Asia becomes a beautiful and vibrant sea of red and gold as we celebrate Chinese New Year.
As a newcomer to Singapore, learning about the significance of Chinese New Year (CNY) has been a fascinating insight into Chinese culture. And as a designer, it’s been interesting to observe how modern brands have translated traditional stories and motifs into their products and communications. We’re now entering the Year of the Snake, an animal signifying wisdom and business nouse, and it’s no surprise that there have been plenty of reptiles slithering around. From the cute and cuddly to the sleek and sophisticated, brands seem to be putting their own spin on this year’s zodiac. Most popular sports retailers have released a snake inspired shoe for the season which reflects their own brand personality. Nike for example, released an ever-so-serious looking pair of black-adder pumps, while Stussy’s snake inspired collection is true to their streetwear style.
In Chinese culture, colours are considered auspicious or inauspicious. Red and gold symbolize good fortune, joy, wealth and prosperity, so it’s little wonder that most limited edition packaging at CNY is a beauty parade in this colour combination. Calvin Klein, for example, produced a truly lucky pair of undies – a red and gold pair that featured a cheeky gold snake slithering up the side. While some brands sensitively integrate the colours into their palette without compromising their identity, others appear like a brand simply trying on new clothes for the sake of pleasing others.
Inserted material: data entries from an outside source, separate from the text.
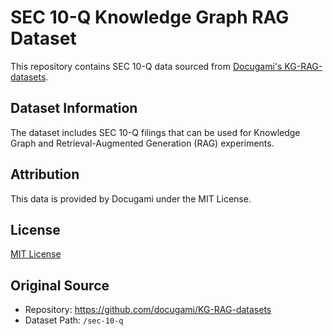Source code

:# SEC 10-Q Knowledge Graph RAG Dataset

This repository contains SEC 10-Q data sourced from [Docugami's KG-RAG-datasets](https://github.com/docugami/KG-RAG-datasets/tree/main/sec-10-q).

## Dataset Information
The dataset includes SEC 10-Q filings that can be used for Knowledge Graph and Retrieval-Augmented Generation (RAG) experiments.

## Attribution
This data is provided by Docugami under the MIT License. 

## License
[MIT License](https://github.com/docugami/KG-RAG-datasets/blob/main/LICENSE)

## Original Source
- Repository: https://github.com/docugami/KG-RAG-datasets
- Dataset Path: `/sec-10-q`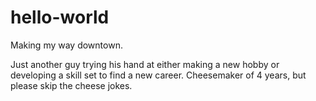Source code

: # hello-world
Making my way downtown.

Just another guy trying his hand at either making a new hobby or developing a skill set to find a new career.
Cheesemaker of 4 years, but please skip the cheese jokes. 
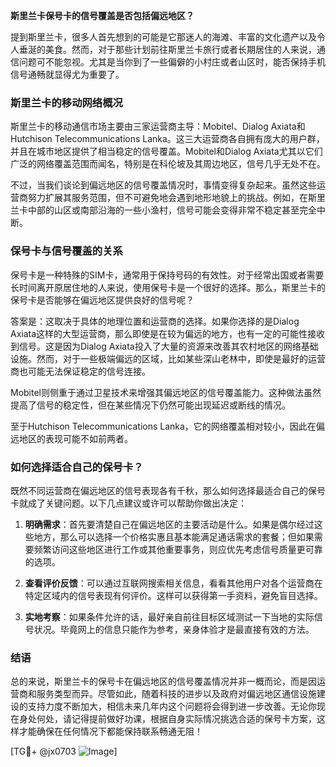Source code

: **斯里兰卡保号卡的信号覆盖是否包括偏远地区？**

提到斯里兰卡，很多人首先想到的可能是它那迷人的海滩、丰富的文化遗产以及令人垂涎的美食。然而，对于那些计划前往斯里兰卡旅行或者长期居住的人来说，通信问题可不能忽视。尤其是当你到了一些偏僻的小村庄或者山区时，能否保持手机信号通畅就显得尤为重要了。

### 斯里兰卡的移动网络概况

斯里兰卡的移动通信市场主要由三家运营商主导：Mobitel、Dialog Axiata和Hutchison Telecommunications Lanka。这三大运营商各自拥有庞大的用户群，并且在城市地区提供了相当稳定的信号覆盖。Mobitel和Dialog Axiata尤其以它们广泛的网络覆盖范围而闻名，特别是在科伦坡及其周边地区，信号几乎无处不在。

不过，当我们谈论到偏远地区的信号覆盖情况时，事情变得复杂起来。虽然这些运营商努力扩展其服务范围，但不可避免地会遇到地形地貌上的挑战。例如，在斯里兰卡中部的山区或南部沿海的一些小渔村，信号可能会变得非常不稳定甚至完全中断。

### 保号卡与信号覆盖的关系

保号卡是一种特殊的SIM卡，通常用于保持号码的有效性。对于经常出国或者需要长时间离开原居住地的人来说，使用保号卡是一个很好的选择。那么，斯里兰卡的保号卡是否能够在偏远地区提供良好的信号呢？

答案是：这取决于具体的地理位置和运营商的选择。如果你选择的是Dialog Axiata这样的大型运营商，那么即使是在较为偏远的地方，也有一定的可能性接收到信号。这是因为Dialog Axiata投入了大量的资源来改善其农村地区的网络基础设施。然而，对于一些极端偏远的区域，比如某些深山老林中，即使是最好的运营商也可能无法保证稳定的信号连接。

Mobitel则侧重于通过卫星技术来增强其偏远地区的信号覆盖能力。这种做法虽然提高了信号的稳定性，但在某些情况下仍然可能出现延迟或断线的情况。

至于Hutchison Telecommunications Lanka，它的网络覆盖相对较小，因此在偏远地区的表现可能不如前两者。

### 如何选择适合自己的保号卡？

既然不同运营商在偏远地区的信号表现各有千秋，那么如何选择最适合自己的保号卡就成了关键问题。以下几点建议或许可以帮助你做出决定：

1. **明确需求**：首先要清楚自己在偏远地区的主要活动是什么。如果是偶尔经过这些地方，那么可以选择一个价格实惠且基本能满足通话需求的套餐；但如果需要频繁访问这些地区进行工作或其他重要事务，则应优先考虑信号质量更可靠的选项。
   
2. **查看评价反馈**：可以通过互联网搜索相关信息，看看其他用户对各个运营商在特定区域内的信号表现有何评价。这样可以获得第一手资料，避免盲目选择。

3. **实地考察**：如果条件允许的话，最好亲自前往目标区域测试一下当地的实际信号状况。毕竟网上的信息只能作为参考，亲身体验才是最直接有效的方法。

### 结语

总的来说，斯里兰卡的保号卡在偏远地区的信号覆盖情况并非一概而论，而是因运营商和服务类型而异。尽管如此，随着科技的进步以及政府对偏远地区通信设施建设的支持力度不断加大，相信未来几年内这个问题将会得到进一步改善。无论你现在身处何处，请记得提前做好功课，根据自身实际情况挑选合适的保号卡方案，这样才能确保在任何情况下都能保持联系畅通无阻！

[TG💪+ @jx0703 ![Image](https://github.com/user-attachments/assets/dbca1d08-cadb-493c-b0ec-ad6f7a83f270)]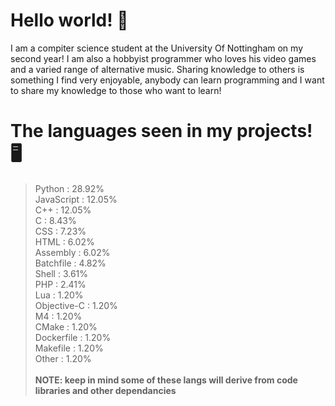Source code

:# Hello world! 👋

I am a compiter science student at the University Of Nottingham on my second year! I am also a hobbyist programmer who loves his video games and a varied range of alternative music. Sharing knowledge to others is something I find very enjoyable, anybody can learn programming and I want to share my knowledge to those who want to learn!


# The languages seen in my projects! 🖥️
> Python :        28.92%  <br />
> JavaScript :    12.05%  <br />
> C++ :           12.05%  <br />
> C :             8.43%   <br />
> CSS :           7.23%   <br />
> HTML :          6.02%   <br />
> Assembly :      6.02%   <br />
> Batchfile :      4.82%   <br />
> Shell :         3.61%   <br />
> PHP :           2.41%   <br />
> Lua :           1.20%   <br />
> Objective-C :   1.20%   <br />
> M4 :            1.20%   <br />
> CMake :         1.20%   <br />
> Dockerfile :     1.20%   <br />
> Makefile :       1.20%   <br />
> Other :         1.20%   <br /><br />
**NOTE: keep in mind some of these langs will derive from code libraries and other dependancies**
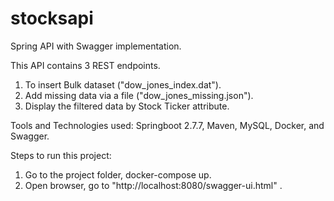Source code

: # stocksapi
 Spring API with Swagger implementation.

 This API contains 3 REST endpoints.
 1. To insert Bulk dataset ("dow_jones_index.dat").
 2. Add missing data via a file ("dow_jones_missing.json").
 3. Display the filtered data by Stock Ticker attribute.

 Tools and Technologies used:
 Springboot 2.7.7, Maven, MySQL, Docker, and Swagger.

 Steps to run this project:
 1. Go to the project folder, docker-compose up.
 2. Open browser, go to "http://localhost:8080/swagger-ui.html" .  
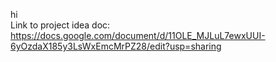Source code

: hi  
Link to project idea doc: https://docs.google.com/document/d/11OLE_MJLuL7ewxUUI-6yOzdaX185y3LsWxEmcMrPZ28/edit?usp=sharing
Many brands are similarly guilty of caricaturing traditional motifs, like the beautiful Chinese paper cut illustration, with little consideration of how it relates to the brand itself. Coca-Cola on the other hand, have used this style as a reference, executing it in their own unique way to deliver their consistent story about happiness in the context of Chinese New Year.
Interestingly, Rolls Royce, who last year produced the extravagant Year of the Dragon Phantom Car (which was valued at over $1.3 million and sold out within 8 weeks), decided not to produce a serpentine version this year. According to their press release, they’re very considerate of the choice of zodiac they integrate into their products and don’t see the snake as a particularly appealing animal for their market.
The most successful pieces therefore reveal a sensitivity to the underlying significance of traditional themes and interpret them according to the unique voice of the brand. Topshop for example, celebrated CNY for the first time this year by producing a fashion film called The Lanterns. Without featuring stereotypical symbols, the structure of the 58 second film communicates an honest respect for the traditions of its modern Chinese consumers. The brand currently has over 10 million followers on its Chinese Weibo site and is opening its first store in China in May. According to their Chief Marketing Officer, as a global brand, they recognise the importance of understanding what matters most to their consumers.
But perhaps the most considered campaign this year has come from Johnnie Walker. Whisky is a popular gift for colleagues and clients at this time of year, and the brand has certainly made the most of the opportunity. Following the dragon-inspired box sets of 2012, this year, Johnnie Walker released a collection of 12 bottles, each etched with a different zodiac. In traditional Chinese culture, the number 8 is as lucky as they come, so the brand limited the edition to only 88 bottles – all of which sold out within two weeks of the launch. Going a step further, Johnnie Walker also collaborated with three bars in Singapore to design a series of bespoke cocktails that feature their Gold Label Reserve. Respecting the significance of the colour gold, the cocktails were aptly named ‘Good as Gold’ and ‘Liquid Luck’, and infused with flavours of special significance like mandarins and plums (which signify an abundance of wealth).
When approached in a thoughtful way, events like Chinese New Year offer great opportunities for brands to reflect their customs and traditions in a way that is meaningful, both to the consumer and to the brand. Strong brands don’t simply mimic traditional motifs and dress in the right colours; they use story to make a deeper connection.